[Collected data]
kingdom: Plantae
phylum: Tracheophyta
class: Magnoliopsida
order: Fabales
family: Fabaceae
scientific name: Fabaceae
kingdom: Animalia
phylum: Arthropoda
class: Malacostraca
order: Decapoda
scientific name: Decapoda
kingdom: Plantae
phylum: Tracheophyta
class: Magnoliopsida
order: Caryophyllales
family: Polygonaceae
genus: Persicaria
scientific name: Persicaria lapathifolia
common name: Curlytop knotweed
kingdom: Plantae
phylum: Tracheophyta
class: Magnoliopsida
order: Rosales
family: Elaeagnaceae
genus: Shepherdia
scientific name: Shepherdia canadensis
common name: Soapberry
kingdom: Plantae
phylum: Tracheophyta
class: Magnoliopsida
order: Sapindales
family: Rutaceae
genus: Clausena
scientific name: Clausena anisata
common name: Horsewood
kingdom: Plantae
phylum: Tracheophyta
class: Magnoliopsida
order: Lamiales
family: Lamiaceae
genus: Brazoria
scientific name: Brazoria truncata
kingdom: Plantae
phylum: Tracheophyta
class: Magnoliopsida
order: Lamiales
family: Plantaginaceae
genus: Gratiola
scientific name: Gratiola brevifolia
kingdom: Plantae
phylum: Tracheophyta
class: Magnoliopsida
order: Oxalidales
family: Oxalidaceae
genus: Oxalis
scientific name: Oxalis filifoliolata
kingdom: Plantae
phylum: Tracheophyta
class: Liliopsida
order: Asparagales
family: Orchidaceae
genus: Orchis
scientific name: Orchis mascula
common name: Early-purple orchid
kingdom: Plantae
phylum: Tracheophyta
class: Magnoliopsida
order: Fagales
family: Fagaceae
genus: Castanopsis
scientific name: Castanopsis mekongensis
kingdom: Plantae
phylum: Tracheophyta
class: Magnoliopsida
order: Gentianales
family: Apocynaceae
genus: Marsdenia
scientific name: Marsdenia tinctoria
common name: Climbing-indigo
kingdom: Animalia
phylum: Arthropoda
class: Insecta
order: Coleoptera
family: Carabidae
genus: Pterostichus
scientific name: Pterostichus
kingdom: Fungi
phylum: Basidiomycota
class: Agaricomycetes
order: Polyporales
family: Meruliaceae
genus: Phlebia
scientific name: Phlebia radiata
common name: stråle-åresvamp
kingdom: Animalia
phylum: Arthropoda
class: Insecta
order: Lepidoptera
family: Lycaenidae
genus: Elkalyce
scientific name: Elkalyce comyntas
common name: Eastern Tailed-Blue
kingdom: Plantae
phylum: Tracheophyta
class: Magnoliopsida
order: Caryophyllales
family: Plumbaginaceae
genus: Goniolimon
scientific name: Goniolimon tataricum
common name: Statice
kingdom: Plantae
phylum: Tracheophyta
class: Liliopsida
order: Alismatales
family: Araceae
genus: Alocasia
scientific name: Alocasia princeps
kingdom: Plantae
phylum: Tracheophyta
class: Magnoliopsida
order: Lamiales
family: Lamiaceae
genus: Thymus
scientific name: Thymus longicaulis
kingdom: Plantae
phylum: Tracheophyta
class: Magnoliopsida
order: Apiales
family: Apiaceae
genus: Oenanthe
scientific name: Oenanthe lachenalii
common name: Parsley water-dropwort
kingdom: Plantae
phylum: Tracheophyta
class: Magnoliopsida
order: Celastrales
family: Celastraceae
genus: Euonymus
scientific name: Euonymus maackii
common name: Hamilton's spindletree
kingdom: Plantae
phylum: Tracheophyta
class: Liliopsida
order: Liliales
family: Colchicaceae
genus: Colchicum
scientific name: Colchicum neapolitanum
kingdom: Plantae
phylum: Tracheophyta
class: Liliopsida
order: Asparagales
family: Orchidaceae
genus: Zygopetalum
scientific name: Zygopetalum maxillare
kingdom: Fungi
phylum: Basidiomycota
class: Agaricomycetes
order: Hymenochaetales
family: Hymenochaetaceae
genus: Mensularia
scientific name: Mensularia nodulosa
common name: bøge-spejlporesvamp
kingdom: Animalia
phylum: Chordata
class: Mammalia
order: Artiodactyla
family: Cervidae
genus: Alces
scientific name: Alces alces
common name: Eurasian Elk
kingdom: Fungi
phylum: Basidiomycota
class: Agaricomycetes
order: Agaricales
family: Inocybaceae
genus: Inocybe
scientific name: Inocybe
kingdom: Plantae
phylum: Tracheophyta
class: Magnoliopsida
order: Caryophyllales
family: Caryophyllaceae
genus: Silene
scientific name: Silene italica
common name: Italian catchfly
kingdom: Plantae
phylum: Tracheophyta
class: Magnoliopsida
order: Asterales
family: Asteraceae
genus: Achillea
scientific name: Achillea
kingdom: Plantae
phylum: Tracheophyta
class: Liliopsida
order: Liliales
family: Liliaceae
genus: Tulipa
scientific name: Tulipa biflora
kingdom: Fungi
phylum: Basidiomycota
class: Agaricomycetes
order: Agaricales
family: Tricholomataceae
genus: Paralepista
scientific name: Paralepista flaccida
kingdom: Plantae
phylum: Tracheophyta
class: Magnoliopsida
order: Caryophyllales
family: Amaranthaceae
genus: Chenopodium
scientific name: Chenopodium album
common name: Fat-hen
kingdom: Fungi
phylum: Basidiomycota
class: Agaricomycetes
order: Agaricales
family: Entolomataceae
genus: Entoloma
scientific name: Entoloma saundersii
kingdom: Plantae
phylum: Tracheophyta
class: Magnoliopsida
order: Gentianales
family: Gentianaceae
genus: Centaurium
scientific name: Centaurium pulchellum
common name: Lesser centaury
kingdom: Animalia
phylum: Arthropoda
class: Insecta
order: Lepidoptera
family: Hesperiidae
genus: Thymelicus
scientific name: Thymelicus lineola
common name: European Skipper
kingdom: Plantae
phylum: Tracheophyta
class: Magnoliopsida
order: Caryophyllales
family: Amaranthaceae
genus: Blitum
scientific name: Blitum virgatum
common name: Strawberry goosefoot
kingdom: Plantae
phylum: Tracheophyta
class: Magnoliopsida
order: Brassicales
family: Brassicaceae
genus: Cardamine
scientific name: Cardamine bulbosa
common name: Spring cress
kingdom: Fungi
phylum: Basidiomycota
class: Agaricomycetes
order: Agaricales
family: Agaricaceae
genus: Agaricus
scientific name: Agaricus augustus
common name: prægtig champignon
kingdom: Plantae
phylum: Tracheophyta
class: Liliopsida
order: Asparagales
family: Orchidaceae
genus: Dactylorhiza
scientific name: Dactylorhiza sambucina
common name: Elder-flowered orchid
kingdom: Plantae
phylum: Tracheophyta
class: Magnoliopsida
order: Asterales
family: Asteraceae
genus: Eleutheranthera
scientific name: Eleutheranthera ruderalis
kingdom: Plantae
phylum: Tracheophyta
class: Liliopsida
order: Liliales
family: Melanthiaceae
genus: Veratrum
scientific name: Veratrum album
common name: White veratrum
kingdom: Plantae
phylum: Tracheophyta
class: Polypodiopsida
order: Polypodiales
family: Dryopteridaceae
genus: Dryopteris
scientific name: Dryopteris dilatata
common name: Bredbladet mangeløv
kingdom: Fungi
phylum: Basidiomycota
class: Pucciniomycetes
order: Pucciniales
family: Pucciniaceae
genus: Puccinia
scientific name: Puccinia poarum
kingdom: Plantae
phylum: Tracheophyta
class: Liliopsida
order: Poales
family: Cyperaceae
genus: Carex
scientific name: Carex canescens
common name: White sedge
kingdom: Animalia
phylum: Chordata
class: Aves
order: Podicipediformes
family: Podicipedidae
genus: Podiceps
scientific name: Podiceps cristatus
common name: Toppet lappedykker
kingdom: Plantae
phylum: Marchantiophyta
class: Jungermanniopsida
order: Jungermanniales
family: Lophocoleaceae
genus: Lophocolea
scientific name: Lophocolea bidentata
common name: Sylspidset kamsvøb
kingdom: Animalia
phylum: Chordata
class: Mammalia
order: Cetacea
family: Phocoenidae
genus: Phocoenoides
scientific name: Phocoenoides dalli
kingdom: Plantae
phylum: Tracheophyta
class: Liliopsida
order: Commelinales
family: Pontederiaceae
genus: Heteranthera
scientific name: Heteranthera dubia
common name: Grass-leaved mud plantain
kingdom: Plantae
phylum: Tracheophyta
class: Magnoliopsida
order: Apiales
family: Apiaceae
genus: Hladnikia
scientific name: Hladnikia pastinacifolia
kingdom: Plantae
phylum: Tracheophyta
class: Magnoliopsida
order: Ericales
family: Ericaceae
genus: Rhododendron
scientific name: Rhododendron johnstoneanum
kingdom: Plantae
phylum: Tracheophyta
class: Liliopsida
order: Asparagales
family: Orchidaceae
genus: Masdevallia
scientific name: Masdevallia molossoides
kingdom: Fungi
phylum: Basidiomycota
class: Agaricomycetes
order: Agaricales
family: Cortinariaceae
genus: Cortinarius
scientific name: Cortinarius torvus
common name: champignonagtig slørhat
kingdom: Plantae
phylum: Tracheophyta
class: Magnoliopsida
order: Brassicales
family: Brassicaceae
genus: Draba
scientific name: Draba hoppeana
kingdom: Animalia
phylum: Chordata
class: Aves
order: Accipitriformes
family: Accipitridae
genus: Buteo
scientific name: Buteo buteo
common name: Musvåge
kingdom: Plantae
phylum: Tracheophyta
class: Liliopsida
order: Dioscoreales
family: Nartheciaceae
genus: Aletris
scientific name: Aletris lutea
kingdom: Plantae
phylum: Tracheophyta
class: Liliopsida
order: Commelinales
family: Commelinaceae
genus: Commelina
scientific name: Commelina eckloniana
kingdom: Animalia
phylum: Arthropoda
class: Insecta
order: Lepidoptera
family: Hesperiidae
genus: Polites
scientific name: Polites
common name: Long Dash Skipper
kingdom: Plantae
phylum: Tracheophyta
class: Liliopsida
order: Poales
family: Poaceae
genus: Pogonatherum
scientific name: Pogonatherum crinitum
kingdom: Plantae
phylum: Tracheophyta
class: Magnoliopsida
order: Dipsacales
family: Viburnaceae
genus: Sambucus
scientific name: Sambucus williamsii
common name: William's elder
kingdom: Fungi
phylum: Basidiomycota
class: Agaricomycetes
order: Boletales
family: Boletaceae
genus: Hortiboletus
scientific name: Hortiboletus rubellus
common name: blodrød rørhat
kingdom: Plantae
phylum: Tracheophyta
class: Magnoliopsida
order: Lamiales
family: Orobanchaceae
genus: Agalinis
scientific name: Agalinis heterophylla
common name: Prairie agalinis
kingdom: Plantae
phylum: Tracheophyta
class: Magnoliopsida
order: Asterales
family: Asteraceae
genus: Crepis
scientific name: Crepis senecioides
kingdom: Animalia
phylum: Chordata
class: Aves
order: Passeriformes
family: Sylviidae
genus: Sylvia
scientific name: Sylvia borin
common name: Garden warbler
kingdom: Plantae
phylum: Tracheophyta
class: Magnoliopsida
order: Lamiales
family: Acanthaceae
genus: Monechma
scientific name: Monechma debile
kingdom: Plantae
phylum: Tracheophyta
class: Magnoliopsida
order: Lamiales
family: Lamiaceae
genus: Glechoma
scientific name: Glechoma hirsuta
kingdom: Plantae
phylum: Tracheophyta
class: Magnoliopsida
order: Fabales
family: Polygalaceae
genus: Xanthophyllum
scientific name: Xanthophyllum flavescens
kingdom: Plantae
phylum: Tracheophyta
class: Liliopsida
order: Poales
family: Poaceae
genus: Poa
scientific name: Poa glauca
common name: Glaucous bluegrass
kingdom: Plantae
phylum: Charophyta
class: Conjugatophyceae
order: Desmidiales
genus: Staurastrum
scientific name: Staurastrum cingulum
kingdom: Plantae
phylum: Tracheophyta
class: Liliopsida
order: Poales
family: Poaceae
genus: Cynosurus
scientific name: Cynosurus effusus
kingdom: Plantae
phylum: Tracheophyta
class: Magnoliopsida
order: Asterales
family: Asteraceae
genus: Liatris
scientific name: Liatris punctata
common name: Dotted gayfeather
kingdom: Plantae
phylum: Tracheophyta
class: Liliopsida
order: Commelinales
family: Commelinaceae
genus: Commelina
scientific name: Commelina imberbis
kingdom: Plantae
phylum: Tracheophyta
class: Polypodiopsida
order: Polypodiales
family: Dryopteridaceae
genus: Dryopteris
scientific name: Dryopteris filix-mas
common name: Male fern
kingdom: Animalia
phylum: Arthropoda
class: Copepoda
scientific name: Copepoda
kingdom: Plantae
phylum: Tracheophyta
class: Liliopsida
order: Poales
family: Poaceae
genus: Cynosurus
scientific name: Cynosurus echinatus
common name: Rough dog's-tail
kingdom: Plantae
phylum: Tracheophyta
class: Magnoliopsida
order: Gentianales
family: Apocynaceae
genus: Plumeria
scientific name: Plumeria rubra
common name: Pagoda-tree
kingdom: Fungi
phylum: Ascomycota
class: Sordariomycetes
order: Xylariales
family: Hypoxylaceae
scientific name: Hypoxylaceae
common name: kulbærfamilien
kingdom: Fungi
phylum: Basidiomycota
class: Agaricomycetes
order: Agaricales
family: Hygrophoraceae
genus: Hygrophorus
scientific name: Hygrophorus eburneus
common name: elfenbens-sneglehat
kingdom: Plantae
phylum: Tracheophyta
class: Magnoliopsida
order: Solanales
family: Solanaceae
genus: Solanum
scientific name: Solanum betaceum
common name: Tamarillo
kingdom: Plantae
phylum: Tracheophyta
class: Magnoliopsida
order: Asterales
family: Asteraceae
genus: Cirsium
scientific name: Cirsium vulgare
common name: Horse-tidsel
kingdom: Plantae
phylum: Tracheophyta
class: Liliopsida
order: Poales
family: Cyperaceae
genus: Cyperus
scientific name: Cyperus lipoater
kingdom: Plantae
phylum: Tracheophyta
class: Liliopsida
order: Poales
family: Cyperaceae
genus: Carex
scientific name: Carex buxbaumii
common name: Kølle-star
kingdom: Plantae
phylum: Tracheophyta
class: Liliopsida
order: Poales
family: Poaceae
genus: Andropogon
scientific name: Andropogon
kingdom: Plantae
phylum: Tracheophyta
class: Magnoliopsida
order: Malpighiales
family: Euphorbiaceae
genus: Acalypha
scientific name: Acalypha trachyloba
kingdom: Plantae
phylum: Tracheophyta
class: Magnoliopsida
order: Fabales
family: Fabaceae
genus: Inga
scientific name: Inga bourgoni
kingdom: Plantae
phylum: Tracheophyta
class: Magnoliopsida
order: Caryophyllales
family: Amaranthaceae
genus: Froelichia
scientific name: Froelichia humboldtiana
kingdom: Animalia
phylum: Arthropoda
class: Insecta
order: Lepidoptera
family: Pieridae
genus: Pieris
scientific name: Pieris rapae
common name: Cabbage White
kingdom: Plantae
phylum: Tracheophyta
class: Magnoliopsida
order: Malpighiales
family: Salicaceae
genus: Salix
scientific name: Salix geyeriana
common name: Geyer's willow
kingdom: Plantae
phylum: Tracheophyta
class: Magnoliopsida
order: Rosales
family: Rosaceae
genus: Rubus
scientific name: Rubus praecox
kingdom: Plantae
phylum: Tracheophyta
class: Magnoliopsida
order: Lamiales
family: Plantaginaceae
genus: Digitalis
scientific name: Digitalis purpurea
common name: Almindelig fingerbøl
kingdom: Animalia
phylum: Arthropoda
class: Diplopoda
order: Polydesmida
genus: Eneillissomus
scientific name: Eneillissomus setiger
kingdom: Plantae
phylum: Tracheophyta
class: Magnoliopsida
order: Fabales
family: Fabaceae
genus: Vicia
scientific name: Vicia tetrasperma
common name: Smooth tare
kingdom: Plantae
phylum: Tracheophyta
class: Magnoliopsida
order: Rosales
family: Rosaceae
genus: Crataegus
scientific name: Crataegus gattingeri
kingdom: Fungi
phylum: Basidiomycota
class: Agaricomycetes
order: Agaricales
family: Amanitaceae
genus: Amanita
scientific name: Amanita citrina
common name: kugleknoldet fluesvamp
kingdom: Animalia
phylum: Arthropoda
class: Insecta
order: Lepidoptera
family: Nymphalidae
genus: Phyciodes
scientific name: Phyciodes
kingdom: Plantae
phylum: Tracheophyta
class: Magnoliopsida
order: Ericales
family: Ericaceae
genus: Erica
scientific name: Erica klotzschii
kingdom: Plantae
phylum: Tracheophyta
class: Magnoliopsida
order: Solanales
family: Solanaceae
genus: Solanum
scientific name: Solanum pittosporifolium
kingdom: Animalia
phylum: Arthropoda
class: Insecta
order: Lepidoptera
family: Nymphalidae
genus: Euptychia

» **Given problem**: Reproduce the lines from the one with "common name: stråle-åresvamp" up to and including the one with "genus: Thymus", copying them without any change.

» **Task answer**:
common name: stråle-åresvamp
kingdom: Animalia
phylum: Arthropoda
class: Insecta
order: Lepidoptera
family: Lycaenidae
genus: Elkalyce
scientific name: Elkalyce comyntas
common name: Eastern Tailed-Blue
kingdom: Plantae
phylum: Tracheophyta
class: Magnoliopsida
order: Caryophyllales
family: Plumbaginaceae
genus: Goniolimon
scientific name: Goniolimon tataricum
common name: Statice
kingdom: Plantae
phylum: Tracheophyta
class: Liliopsida
order: Alismatales
family: Araceae
genus: Alocasia
scientific name: Alocasia princeps
kingdom: Plantae
phylum: Tracheophyta
class: Magnoliopsida
order: Lamiales
family: Lamiaceae
genus: Thymus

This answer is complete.